An Open Letter to the Tea Party

By , July 14, 2010 5:35 pm

To Whom It May Concern

Could you please read a History Textbook? I understand that it’s easy to look at Hitler as a National Socialist and Lenin as a Marxist Socialist in order to scare people when you say Obama is a Socialist. Hitler was actually against the name National Socialist and wanted to name the party the “Social Revolutionary Party”.  To quote from the Nazi Party entry from Wikipedia (yes, I hate using it but it’s easy).

Unlike Drexler and other party members, Hitler was less interested in the “socialist” aspect of “national socialism” beyond moving Social Welfare administration from the Church to the State.

While Hitler would preach a revolution from below to the working class, he would quietly assure his rich backers that no such revolution was coming. Meanwhile, Ernst Rohm, leader of the Brownshirts (or SA) had the utmost belief in not only a revolution from below but that his SA would replace the professional army.
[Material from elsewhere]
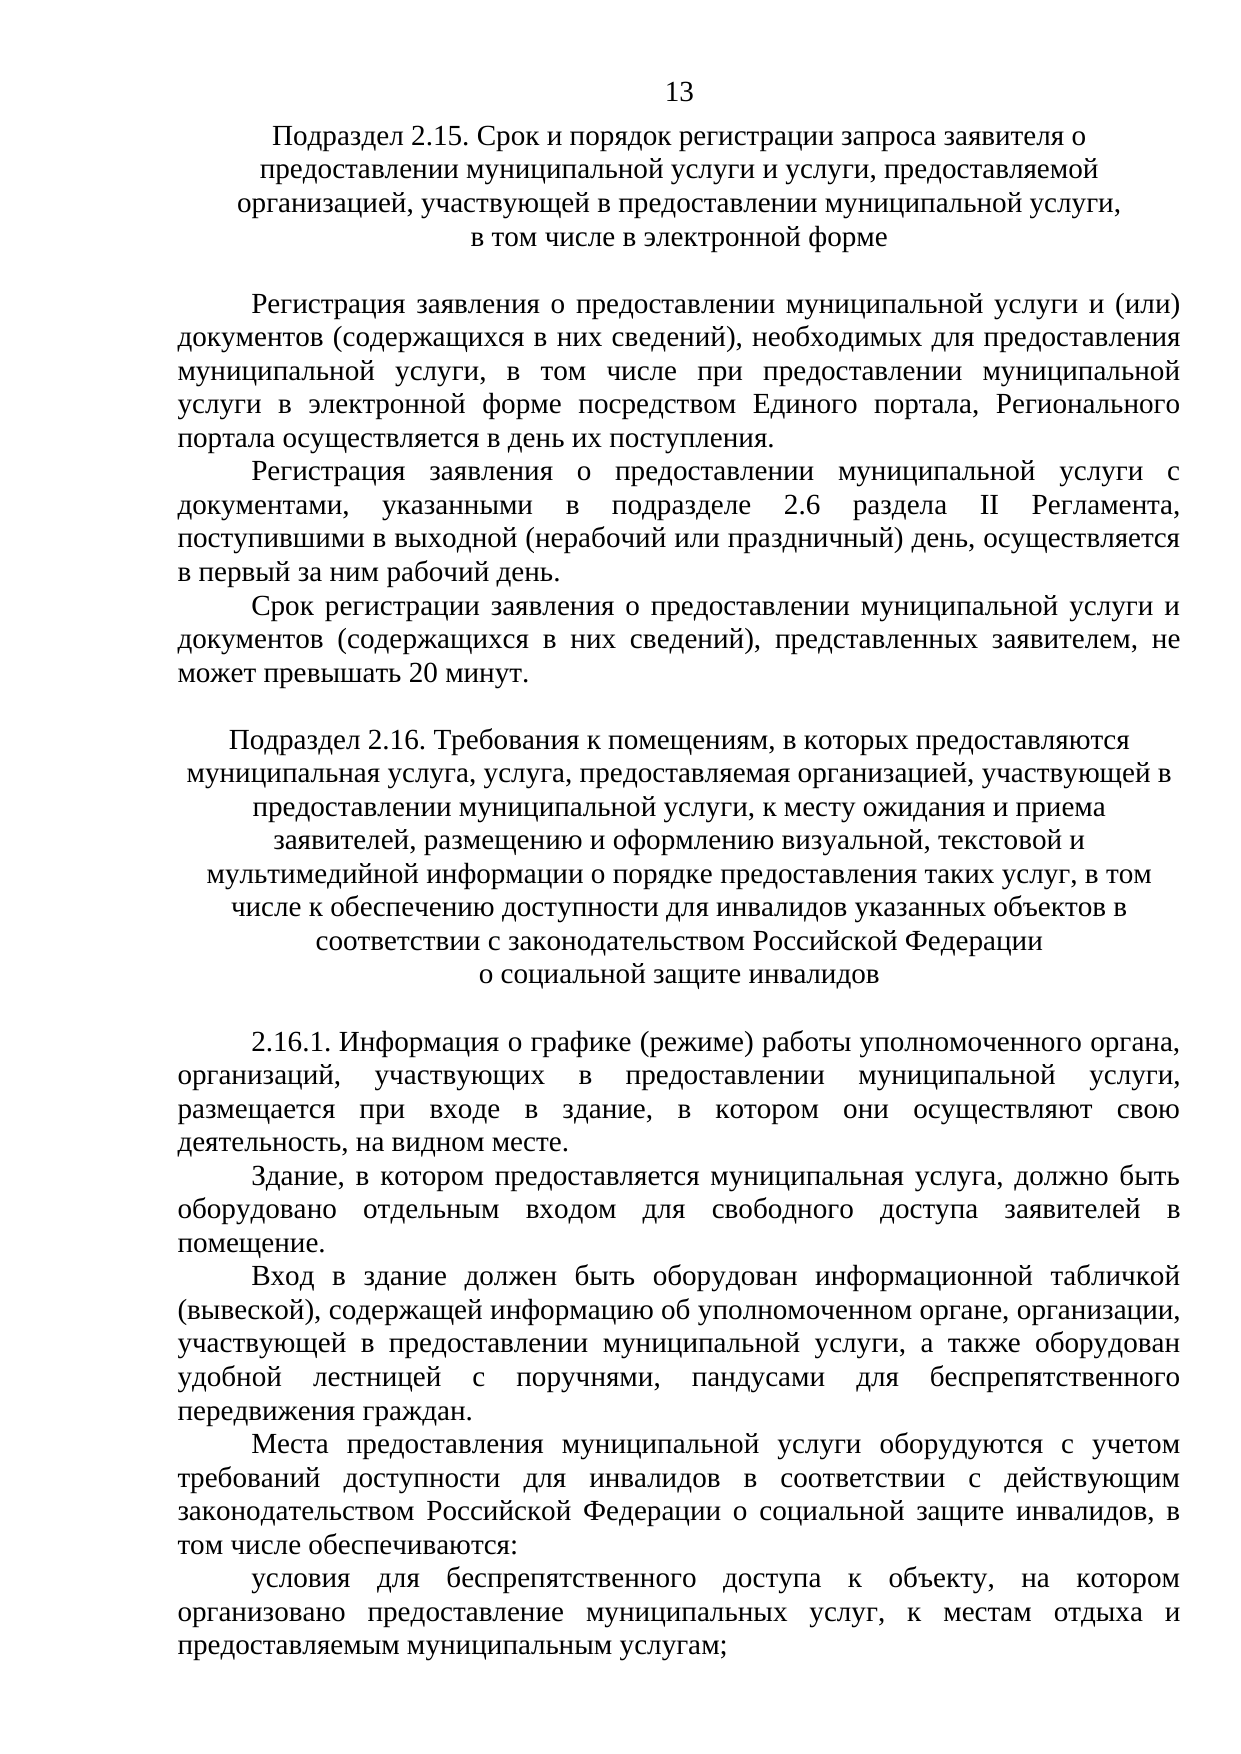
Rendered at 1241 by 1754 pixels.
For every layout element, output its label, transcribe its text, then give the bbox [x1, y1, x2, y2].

As Rohm stirred up trouble after Hitler was named Chancellor he was eventually eliminated during the Knight of the Long Knives.

Although today the German Concentration Camps are remembered for the deaths of millions of Jews. But it might surprise people to learn that the first such Nazi Concentration Camp was setup for Communists and Social Democrats who might resist the Nazi regime. From the press release on the opening of Dachau the first such camp

On Wednesday the first concentration camp is to be opened in Dachau with an accommodation for 5000 persons. ‘All Communists and—where necessary—Reichsbanner and Social Democratic functionaries who endanger state security are to be concentrated here, as in the long run it is not possible to keep individual functionaries in the state prisons without overburdening these prisons, and on the other hand these people cannot be released because attempts have shown that they persist in their efforts to agitate and organise as soon as they are released

So while you may look to vilify Obama, the comparisons of Obama to both Hitler and Lenin (or Stalin) make you look rather silly and clueless to the reality of history. While Hitler’s party might share the word Socialist in it’s name with other Socialist movements it is quite obvious that Hitler never had any intentions to fulfill his “socialist” promises.
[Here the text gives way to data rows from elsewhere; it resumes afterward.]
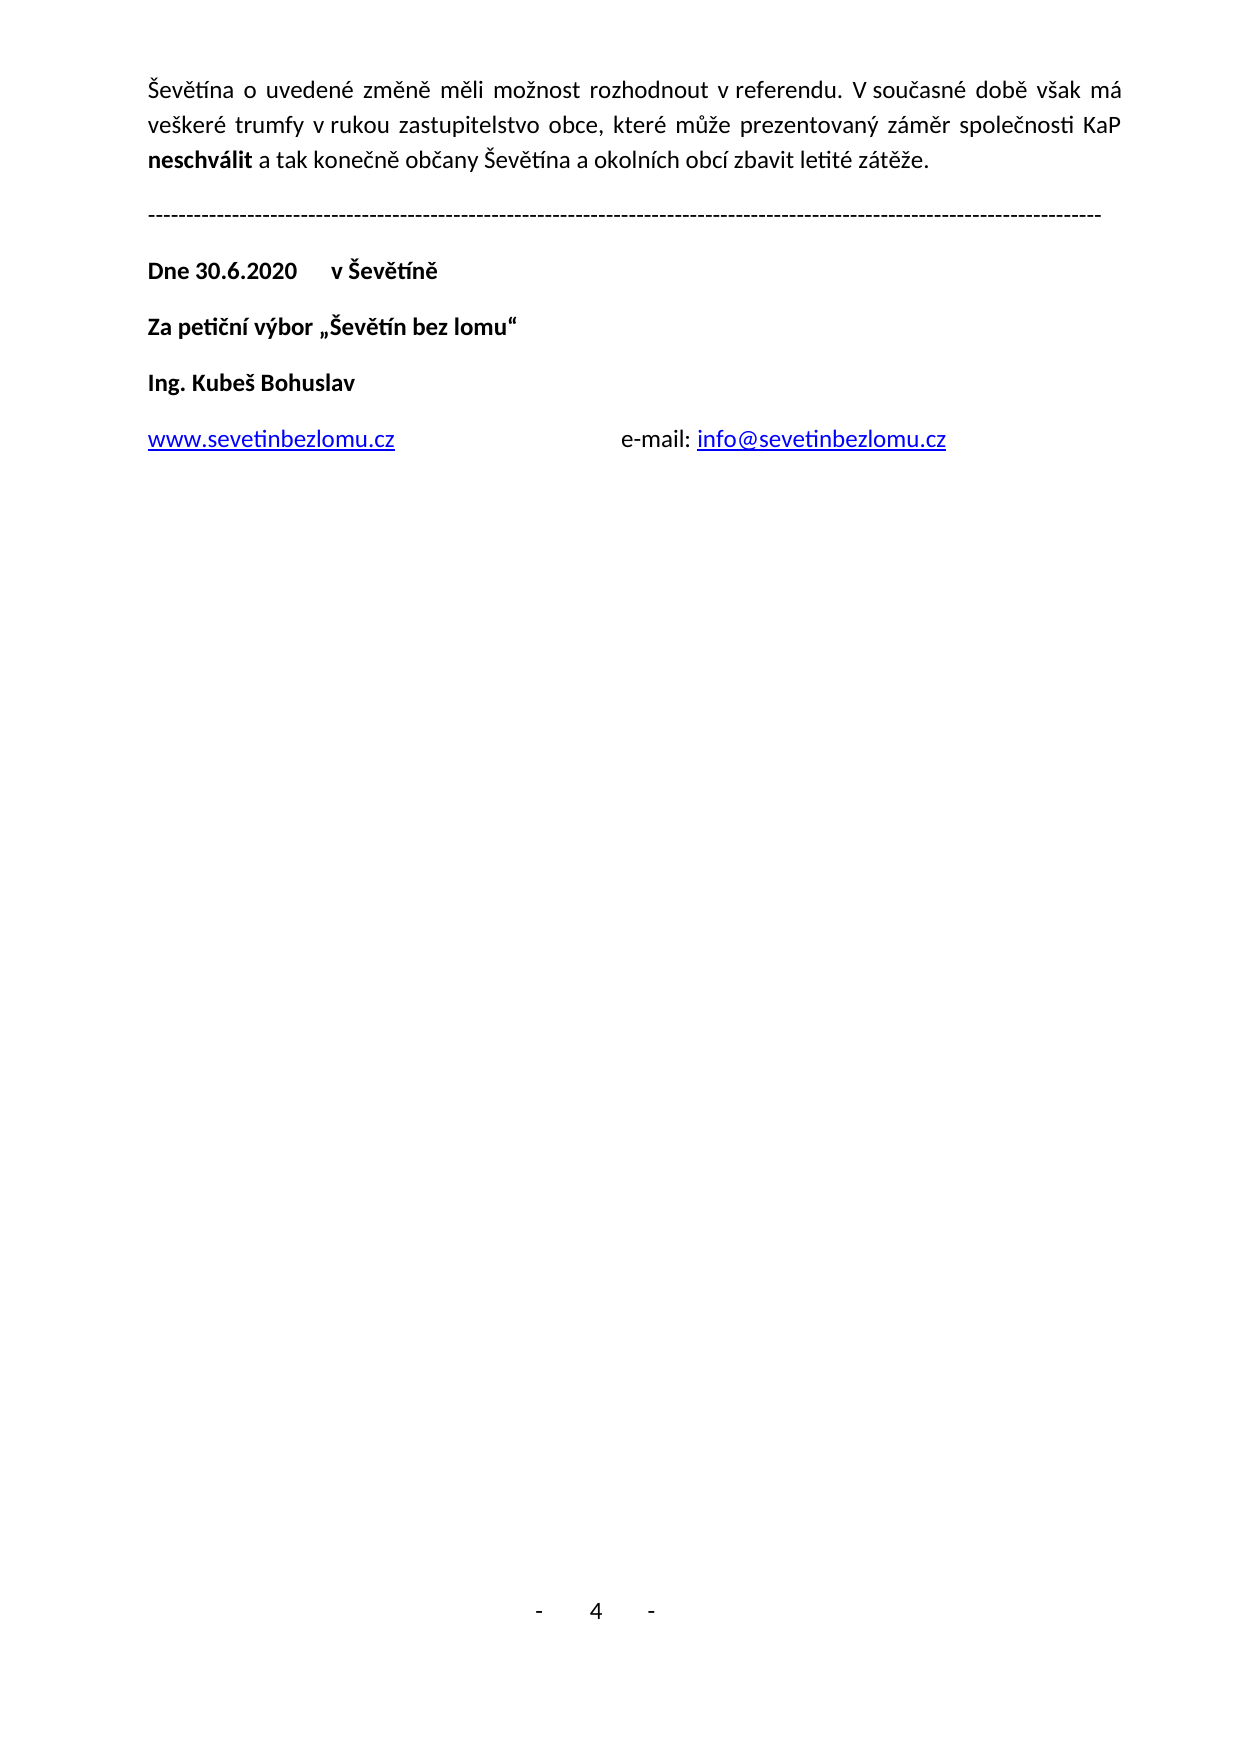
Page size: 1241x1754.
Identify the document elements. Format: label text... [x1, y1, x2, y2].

text www.sevetinbezlomu.cz e-mail: info@sevetinbezlomu.cz [148, 423, 1122, 453]
list 4 - [535, 1596, 1122, 1626]
text Dne 30.6.2020 v Ševětíně [148, 256, 1122, 286]
text Ing. Kubeš Bohuslav [148, 367, 1122, 398]
text ----------------------------------------------------------------------------------------------------------------------------- [148, 200, 1122, 230]
text Za petiční výbor „Ševětín bez lomu“ [148, 311, 1122, 342]
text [148, 74, 1122, 174]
Although Lenin may have set up the machinery which Stalin eventually turned the Soviet Union into a dictatorship and a cult of personality of himself, Lenin clearly planned for a much more democratic future. It can not be forgotten that the Reds not only had to deal with a Civil War sponsored by the capitalist nations but invasions from the French, British, United States and Japanese. To blame the Soviets for the starvation and failure of democracy in the nation after facing such odds is to ignore history.

But this is not a rant about the Russian Civil War and Foreign Intervention. But the intentions of the Bolsheviks should be clear from the Russian Constitution of 1918. Firstly, it gave women the right to vote a full two years before the 19th Amendment would be passed in the United States. The Soviet’s at least had good intentions, but the Civil War and the failure to realize the threat that Stalin was lead to it’s failure.

So please, in the future when your screaming about Obama being a “Nazi Communist” understand that quite simply the two words you are putting together (Since you tend to be baby boomers who lived through the Cold War and thus picture “The Enemy” as Communists or Fascists) do not go together at all. I as an Obama supporter (no, I’m not out there campaigning for him, but I at least like him better then the last President) could easily poke a bunch of holes in his campaign platform and his promises without bringing up Nazis, Communists, Fascists or anything of their ilk. Please read a history book or at least read some of Wikipedia so you know what you are talking about.